Seems to me like they are working on something they don't have to and overlooking something they really shouldn't be. In this case, the overlooked problem is TV rights and the money gained from it. You start to find solutions there and you might actually see far better competitiveness in the transfer market and perhaps more competitiveness across the board as well for European football. The problem with spreading it evenly is that its never been a choice for football and more for media conglomerates who, in a very underhanded way, control what games are shown and when they should be shown too. 

Posted

Champions League games on the weekend is a big no no, especially for Prem, La Liga and Juve/Bayern clubs who will make a lot of money on the weekend based on the strength of their leagues marketing or the marketing of them in their league

The likes of Ajax etc would probably happily play the odd weekend European game if it meant catching up with others.

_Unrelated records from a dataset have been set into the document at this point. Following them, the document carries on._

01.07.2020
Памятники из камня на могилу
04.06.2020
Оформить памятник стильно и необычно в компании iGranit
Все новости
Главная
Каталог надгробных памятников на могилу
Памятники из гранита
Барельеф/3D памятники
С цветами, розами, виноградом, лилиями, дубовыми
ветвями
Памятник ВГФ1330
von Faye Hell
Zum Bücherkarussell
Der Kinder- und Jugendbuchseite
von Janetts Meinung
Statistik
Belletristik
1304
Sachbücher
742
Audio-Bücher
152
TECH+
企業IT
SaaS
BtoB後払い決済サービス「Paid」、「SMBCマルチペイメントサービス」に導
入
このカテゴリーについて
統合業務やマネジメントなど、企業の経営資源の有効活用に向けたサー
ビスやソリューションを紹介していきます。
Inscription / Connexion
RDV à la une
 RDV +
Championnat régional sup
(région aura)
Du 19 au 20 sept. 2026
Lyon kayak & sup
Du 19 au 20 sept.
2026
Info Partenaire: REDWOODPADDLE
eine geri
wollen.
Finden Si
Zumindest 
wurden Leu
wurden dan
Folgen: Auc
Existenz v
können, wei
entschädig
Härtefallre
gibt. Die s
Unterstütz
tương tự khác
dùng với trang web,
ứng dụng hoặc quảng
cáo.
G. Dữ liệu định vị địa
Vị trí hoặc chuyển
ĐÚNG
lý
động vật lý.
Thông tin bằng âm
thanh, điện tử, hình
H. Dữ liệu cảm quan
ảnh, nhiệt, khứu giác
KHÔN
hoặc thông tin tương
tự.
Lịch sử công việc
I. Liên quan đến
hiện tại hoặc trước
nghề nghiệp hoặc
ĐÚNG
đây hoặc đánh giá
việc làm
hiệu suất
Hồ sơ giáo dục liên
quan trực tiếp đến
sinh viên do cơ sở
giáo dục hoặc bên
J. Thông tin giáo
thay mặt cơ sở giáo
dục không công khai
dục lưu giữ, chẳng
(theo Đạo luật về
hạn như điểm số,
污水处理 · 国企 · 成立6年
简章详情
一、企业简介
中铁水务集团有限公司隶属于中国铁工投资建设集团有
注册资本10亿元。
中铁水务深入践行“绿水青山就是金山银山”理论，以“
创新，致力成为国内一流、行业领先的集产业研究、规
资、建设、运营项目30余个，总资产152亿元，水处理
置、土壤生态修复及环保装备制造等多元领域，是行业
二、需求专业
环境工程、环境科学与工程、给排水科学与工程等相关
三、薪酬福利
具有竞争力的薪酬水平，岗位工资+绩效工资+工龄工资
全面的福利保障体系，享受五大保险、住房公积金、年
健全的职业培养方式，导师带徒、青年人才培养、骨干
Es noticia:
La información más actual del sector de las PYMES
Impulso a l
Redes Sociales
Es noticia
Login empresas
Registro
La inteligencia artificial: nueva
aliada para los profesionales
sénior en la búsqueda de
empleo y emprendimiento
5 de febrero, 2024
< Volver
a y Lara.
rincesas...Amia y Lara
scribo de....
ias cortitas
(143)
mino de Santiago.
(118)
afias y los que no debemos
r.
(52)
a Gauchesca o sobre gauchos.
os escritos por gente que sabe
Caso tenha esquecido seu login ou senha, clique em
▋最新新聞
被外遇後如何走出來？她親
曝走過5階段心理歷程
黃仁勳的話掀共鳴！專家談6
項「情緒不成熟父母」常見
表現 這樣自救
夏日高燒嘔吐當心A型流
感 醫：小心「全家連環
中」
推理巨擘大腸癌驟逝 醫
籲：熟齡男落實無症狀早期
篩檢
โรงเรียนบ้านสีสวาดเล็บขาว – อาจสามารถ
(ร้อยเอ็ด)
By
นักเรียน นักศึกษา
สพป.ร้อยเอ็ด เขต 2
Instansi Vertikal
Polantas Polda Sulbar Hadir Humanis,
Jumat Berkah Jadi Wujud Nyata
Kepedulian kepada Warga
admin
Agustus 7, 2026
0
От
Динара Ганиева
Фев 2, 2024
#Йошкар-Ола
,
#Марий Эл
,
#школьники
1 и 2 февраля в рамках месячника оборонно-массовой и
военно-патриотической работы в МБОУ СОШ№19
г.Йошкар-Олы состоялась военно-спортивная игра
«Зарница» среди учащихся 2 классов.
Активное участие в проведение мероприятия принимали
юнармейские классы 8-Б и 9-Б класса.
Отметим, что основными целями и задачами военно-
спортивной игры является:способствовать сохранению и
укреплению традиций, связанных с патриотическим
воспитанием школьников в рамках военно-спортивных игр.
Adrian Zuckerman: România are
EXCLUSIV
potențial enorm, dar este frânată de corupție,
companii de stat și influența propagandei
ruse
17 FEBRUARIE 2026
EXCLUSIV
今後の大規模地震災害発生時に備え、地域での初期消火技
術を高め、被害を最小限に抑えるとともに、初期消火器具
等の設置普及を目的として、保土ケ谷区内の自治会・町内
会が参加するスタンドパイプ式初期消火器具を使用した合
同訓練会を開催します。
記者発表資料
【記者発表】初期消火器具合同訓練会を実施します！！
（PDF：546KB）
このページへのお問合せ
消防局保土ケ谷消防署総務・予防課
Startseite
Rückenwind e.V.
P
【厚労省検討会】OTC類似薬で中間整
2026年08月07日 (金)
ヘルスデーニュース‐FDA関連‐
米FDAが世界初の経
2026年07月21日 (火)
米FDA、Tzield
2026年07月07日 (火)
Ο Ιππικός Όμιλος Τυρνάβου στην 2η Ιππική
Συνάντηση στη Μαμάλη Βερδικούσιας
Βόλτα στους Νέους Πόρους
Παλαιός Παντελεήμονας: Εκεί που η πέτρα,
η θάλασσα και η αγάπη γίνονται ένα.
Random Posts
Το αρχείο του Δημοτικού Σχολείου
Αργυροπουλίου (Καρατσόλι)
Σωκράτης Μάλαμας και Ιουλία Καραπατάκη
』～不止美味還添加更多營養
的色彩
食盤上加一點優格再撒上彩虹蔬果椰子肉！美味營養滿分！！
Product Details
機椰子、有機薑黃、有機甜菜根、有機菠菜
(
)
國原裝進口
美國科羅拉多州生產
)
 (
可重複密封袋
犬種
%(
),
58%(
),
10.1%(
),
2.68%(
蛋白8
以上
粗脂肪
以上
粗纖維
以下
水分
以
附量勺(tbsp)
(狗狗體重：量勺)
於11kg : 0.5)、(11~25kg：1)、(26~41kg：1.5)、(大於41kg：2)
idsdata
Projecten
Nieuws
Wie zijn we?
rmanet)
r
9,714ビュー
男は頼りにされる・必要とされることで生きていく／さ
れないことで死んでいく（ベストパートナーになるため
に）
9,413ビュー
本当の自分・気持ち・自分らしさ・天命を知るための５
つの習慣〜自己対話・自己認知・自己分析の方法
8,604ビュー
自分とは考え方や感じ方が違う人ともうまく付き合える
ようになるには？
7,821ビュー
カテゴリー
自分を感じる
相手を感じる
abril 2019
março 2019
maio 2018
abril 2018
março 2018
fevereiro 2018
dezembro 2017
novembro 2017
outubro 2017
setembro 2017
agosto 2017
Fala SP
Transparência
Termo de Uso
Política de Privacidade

The the comparisons from Ajax and Celtic to someone like Huddersfield are tired ones though. The Premier League was saturated for a long time because everyone has money and so the average players just had their wages and transfer fees upped whenever a Prem club came in for them. Huddersfield did not actually benefit from earning that £90m alone 

Posted

Not surprising news, really. I couldn’t envisage an idea that suited all parties and worked well. 

There’s going to be too much opposition by non-conglomerate clubs should teams try and breakaway altogether and I’m not sure how you can extend a tournament and play games at weekends without national FA’s and their elite leagues getting the hump.